No puedo evitar sonreír al ver a Gideon sentado detrás del escritorio, con la mirada fija en la pantalla del ordenador.

—¿Qué no puedo hacer ahora? —bromeo, cruzando los brazos sobre mi ligeramente abultado vientre.

Luego de haberse enterado que estamos esperando un hijo, Gideon puso la página de embarazo en favoritos y la visita religiosamente, informándome acerca del desarrollo de nuestro bebé y cómo cambia mi cuerpo a medida que las semanas transcurren.

Esta semana, con aproximadamente 14,2 centímetros, nuestro hijo es del tamaño de un mango.

Esta mañana, en cuanto mi prometido se enteró que ya podía sentir los movimientos del bebé, tan suave como el aleteo de una mariposa, me exigió que siguiera la frecuencia de estos, alegando que de cuatro a ocho empujes por hora se consideran la norma. De alguna forma, mientras mi vientre aumenta en tamaño, también lo hacen los conocimientos de Gideon sobre lo que está sucediendo con mi cuerpo y nuestro bebé. El miércoles pasado, al comienzo de la decimoséptima semana, me informó que el pequeño había aprendido a succionar y que ahora empezaba a llevarse las manos a la boca.

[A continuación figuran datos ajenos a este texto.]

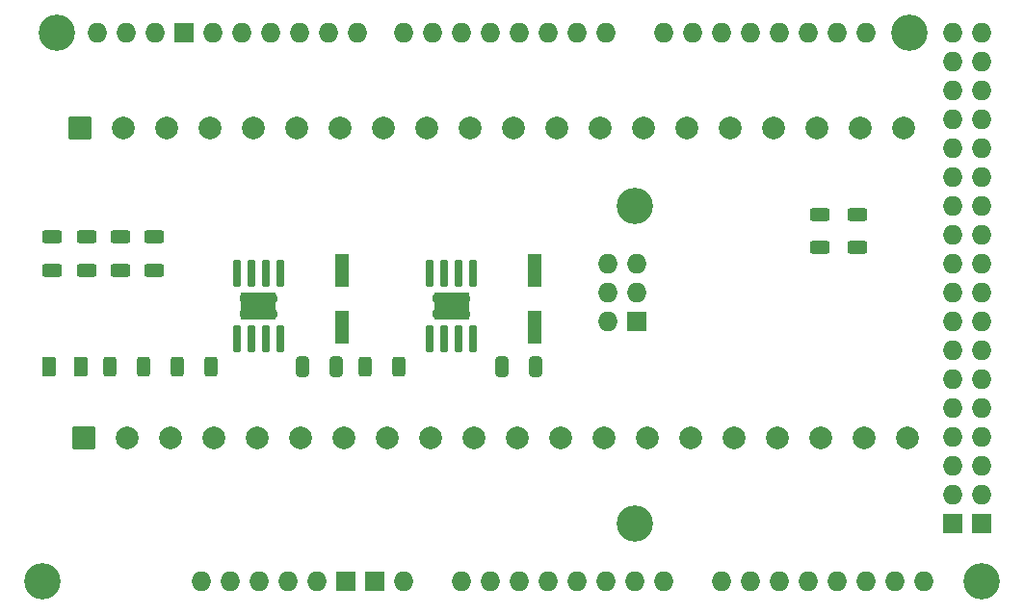
<source format=gbr>
%TF.GenerationSoftware,KiCad,Pcbnew,9.0.2*%
%TF.CreationDate,2025-06-29T11:55:11-05:00*%
%TF.ProjectId,k3ng-Rotator-v2,6b336e67-2d52-46f7-9461-746f722d7632,rev?*%
%TF.SameCoordinates,Original*%
%TF.FileFunction,Soldermask,Top*%
%TF.FilePolarity,Negative*%
%FSLAX46Y46*%
G04 Gerber Fmt 4.6, Leading zero omitted, Abs format (unit mm)*
G04 Created by KiCad (PCBNEW 9.0.2) date 2025-06-29 11:55:11*
%MOMM*%
%LPD*%
G01*
G04 APERTURE LIST*
G04 Aperture macros list*
%AMRoundRect*
0 Rectangle with rounded corners*
0 $1 Rounding radius*
0 $2 $3 $4 $5 $6 $7 $8 $9 X,Y pos of 4 corners*
0 Add a 4 corners polygon primitive as box body*
4,1,4,$2,$3,$4,$5,$6,$7,$8,$9,$2,$3,0*
0 Add four circle primitives for the rounded corners*
1,1,$1+$1,$2,$3*
1,1,$1+$1,$4,$5*
1,1,$1+$1,$6,$7*
1,1,$1+$1,$8,$9*
0 Add four rect primitives between the rounded corners*
20,1,$1+$1,$2,$3,$4,$5,0*
20,1,$1+$1,$4,$5,$6,$7,0*
20,1,$1+$1,$6,$7,$8,$9,0*
20,1,$1+$1,$8,$9,$2,$3,0*%
G04 Aperture macros list end*
%ADD10RoundRect,0.102000X-0.900000X-0.900000X0.900000X-0.900000X0.900000X0.900000X-0.900000X0.900000X0*%
%ADD11C,2.004000*%
%ADD12RoundRect,0.250000X0.312500X0.625000X-0.312500X0.625000X-0.312500X-0.625000X0.312500X-0.625000X0*%
%ADD13RoundRect,0.250000X-0.625000X0.312500X-0.625000X-0.312500X0.625000X-0.312500X0.625000X0.312500X0*%
%ADD14RoundRect,0.250000X0.625000X-0.312500X0.625000X0.312500X-0.625000X0.312500X-0.625000X-0.312500X0*%
%ADD15RoundRect,0.250000X-0.325000X-0.650000X0.325000X-0.650000X0.325000X0.650000X-0.325000X0.650000X0*%
%ADD16RoundRect,0.250000X-0.375000X-0.625000X0.375000X-0.625000X0.375000X0.625000X-0.375000X0.625000X0*%
%ADD17R,3.100000X2.400000*%
%ADD18RoundRect,0.070000X0.250000X-1.100000X0.250000X1.100000X-0.250000X1.100000X-0.250000X-1.100000X0*%
%ADD19C,0.770000*%
%ADD20R,1.168400X2.997200*%
%ADD21O,1.727200X1.727200*%
%ADD22R,1.727200X1.727200*%
%ADD23C,3.200000*%
G04 APERTURE END LIST*
D10*
%TO.C,J2*%
X100437470Y-67957204D03*
D11*
X104247470Y-67957204D03*
X108057470Y-67957204D03*
X111867470Y-67957204D03*
X115677470Y-67957204D03*
X119487470Y-67957204D03*
X123297470Y-67957204D03*
X127107470Y-67957204D03*
X130917470Y-67957204D03*
X134727470Y-67957204D03*
X138537470Y-67957204D03*
X142347470Y-67957204D03*
X146157470Y-67957204D03*
X149967470Y-67957204D03*
X153777470Y-67957204D03*
X157587470Y-67957204D03*
X161397470Y-67957204D03*
X165207470Y-67957204D03*
X169017470Y-67957204D03*
X172827470Y-67957204D03*
%TD*%
D12*
%TO.C,R2*%
X111962500Y-89000000D03*
X109037500Y-89000000D03*
%TD*%
D13*
%TO.C,R3*%
X168810000Y-75575000D03*
X168810000Y-78500000D03*
%TD*%
D14*
%TO.C,R6*%
X104000000Y-80500000D03*
X104000000Y-77575000D03*
%TD*%
%TO.C,R7*%
X98000000Y-80500000D03*
X98000000Y-77575000D03*
%TD*%
D15*
%TO.C,C3*%
X120025000Y-89000000D03*
X122975000Y-89000000D03*
%TD*%
D13*
%TO.C,R4*%
X165500000Y-75575000D03*
X165500000Y-78500000D03*
%TD*%
D16*
%TO.C,D1*%
X97712557Y-88958428D03*
X100512557Y-88958428D03*
%TD*%
D13*
%TO.C,R8*%
X101000000Y-77575000D03*
X101000000Y-80500000D03*
%TD*%
%TO.C,R5*%
X107000000Y-77575000D03*
X107000000Y-80500000D03*
%TD*%
D17*
%TO.C,U1*%
X133095000Y-83625000D03*
D18*
X131190000Y-86500000D03*
X132460000Y-86500000D03*
X133730000Y-86500000D03*
X135000000Y-86500000D03*
X135000000Y-80750000D03*
X133730000Y-80750000D03*
X132460000Y-80750000D03*
X131190000Y-80750000D03*
D19*
X131795000Y-84275000D03*
X133095000Y-84275000D03*
X134395000Y-84275000D03*
X131795000Y-82975000D03*
X133095000Y-82975000D03*
X134395000Y-82975000D03*
%TD*%
D12*
%TO.C,R1*%
X128462500Y-89000000D03*
X125537500Y-89000000D03*
%TD*%
%TO.C,R9*%
X106000000Y-89000000D03*
X103075000Y-89000000D03*
%TD*%
D17*
%TO.C,U2*%
X116124367Y-83625000D03*
D18*
X114219367Y-86500000D03*
X115489367Y-86500000D03*
X116759367Y-86500000D03*
X118029367Y-86500000D03*
X118029367Y-80750000D03*
X116759367Y-80750000D03*
X115489367Y-80750000D03*
X114219367Y-80750000D03*
D19*
X114824367Y-84275000D03*
X116124367Y-84275000D03*
X117424367Y-84275000D03*
X114824367Y-82975000D03*
X116124367Y-82975000D03*
X117424367Y-82975000D03*
%TD*%
D20*
%TO.C,C2*%
X123500000Y-80485400D03*
X123500000Y-85514600D03*
%TD*%
D21*
%TO.C,A1*%
X128911500Y-107844237D03*
X104527500Y-59584237D03*
X101987500Y-59584237D03*
X146818500Y-82444237D03*
X146818500Y-84984237D03*
X116211500Y-107844237D03*
X149358500Y-82444237D03*
X146818500Y-79904237D03*
X113671500Y-107844237D03*
D22*
X179711500Y-102764237D03*
X177171500Y-102764237D03*
X149358500Y-84984237D03*
X126371500Y-107844237D03*
X123831500Y-107844237D03*
X109607500Y-59584237D03*
D21*
X179711500Y-100224237D03*
X177171500Y-100224237D03*
X179711500Y-97684237D03*
X177171500Y-97684237D03*
X179711500Y-95144237D03*
X177171500Y-95144237D03*
X179711500Y-92604237D03*
X177171500Y-92604237D03*
X179711500Y-90064237D03*
X177171500Y-90064237D03*
X179711500Y-87524237D03*
X177171500Y-87524237D03*
X179711500Y-84984237D03*
X177171500Y-84984237D03*
X179711500Y-82444237D03*
X177171500Y-82444237D03*
X179711500Y-79904237D03*
X177171500Y-79904237D03*
X179711500Y-77364237D03*
X177171500Y-77364237D03*
X179711500Y-74824237D03*
X177171500Y-74824237D03*
X179711500Y-72284237D03*
X177171500Y-72284237D03*
X179711500Y-69744237D03*
X177171500Y-69744237D03*
X179711500Y-67204237D03*
X177171500Y-67204237D03*
X179711500Y-64664237D03*
X177171500Y-64664237D03*
X179711500Y-62124237D03*
X177171500Y-62124237D03*
X169551500Y-59584237D03*
X167011500Y-59584237D03*
X164471500Y-59584237D03*
X161931500Y-59584237D03*
X159391500Y-59584237D03*
X156851500Y-59584237D03*
X154311500Y-59584237D03*
X151771500Y-59584237D03*
X112147500Y-59584237D03*
X114687500Y-59584237D03*
X117227500Y-59584237D03*
X119767500Y-59584237D03*
X122307500Y-59584237D03*
X124847500Y-59584237D03*
X128911500Y-59584237D03*
X131451500Y-59584237D03*
X133991500Y-59584237D03*
X136531500Y-59584237D03*
X139071500Y-59584237D03*
X141611500Y-59584237D03*
X144151500Y-59584237D03*
X146691500Y-59584237D03*
X107067500Y-59584237D03*
X174631500Y-107844237D03*
X172091500Y-107844237D03*
X169551500Y-107844237D03*
X167011500Y-107844237D03*
X164471500Y-107844237D03*
X161931500Y-107844237D03*
X159391500Y-107844237D03*
X156851500Y-107844237D03*
X151771500Y-107844237D03*
X149231500Y-107844237D03*
X146691500Y-107844237D03*
X144151500Y-107844237D03*
X141611500Y-107844237D03*
X139071500Y-107844237D03*
X136531500Y-107844237D03*
X133991500Y-107844237D03*
X179711500Y-59584237D03*
X177171500Y-59584237D03*
X149358500Y-79904237D03*
X121291500Y-107844237D03*
X118751500Y-107844237D03*
D23*
X179711500Y-107844237D03*
X173361500Y-59584237D03*
X149231500Y-102764237D03*
X149231500Y-74824237D03*
D21*
X111131500Y-107844237D03*
D23*
X98431500Y-59584237D03*
X97161500Y-107844237D03*
%TD*%
D15*
%TO.C,C1*%
X137525000Y-89000000D03*
X140475000Y-89000000D03*
%TD*%
D10*
%TO.C,J1*%
X100770148Y-95196454D03*
D11*
X104580148Y-95196454D03*
X108390148Y-95196454D03*
X112200148Y-95196454D03*
X116010148Y-95196454D03*
X119820148Y-95196454D03*
X123630148Y-95196454D03*
X127440148Y-95196454D03*
X131250148Y-95196454D03*
X135060148Y-95196454D03*
X138870148Y-95196454D03*
X142680148Y-95196454D03*
X146490148Y-95196454D03*
X150300148Y-95196454D03*
X154110148Y-95196454D03*
X157920148Y-95196454D03*
X161730148Y-95196454D03*
X165540148Y-95196454D03*
X169350148Y-95196454D03*
X173160148Y-95196454D03*
%TD*%
D20*
%TO.C,C5*%
X140440768Y-80499073D03*
X140440768Y-85528273D03*
%TD*%
M02*

</source>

—Sus horas de sueño son alrededor de dieciocho al día —dice con su sensual acento y una brillante sonrisa, como lo hace cada vez que aprende algo nuevo sobre el desarrollo de nuestro hijo—. Y sus piernas y manos ya están completamente formadas.

Se recuesta en su asiento, echando una última mirada a la pantalla antes de darme toda su atención.

—Sus ojos todavía están cerrados, pero... —continúa, como si hubiera leído la página un centenar de veces y se la hubiera memorizado. Y sé que lo ha hecho.

—Gideon —exhalo, interrumpiéndolo—. ¿Me puedes hacer un favor?

Rápidamente corta su diatriba y asiente.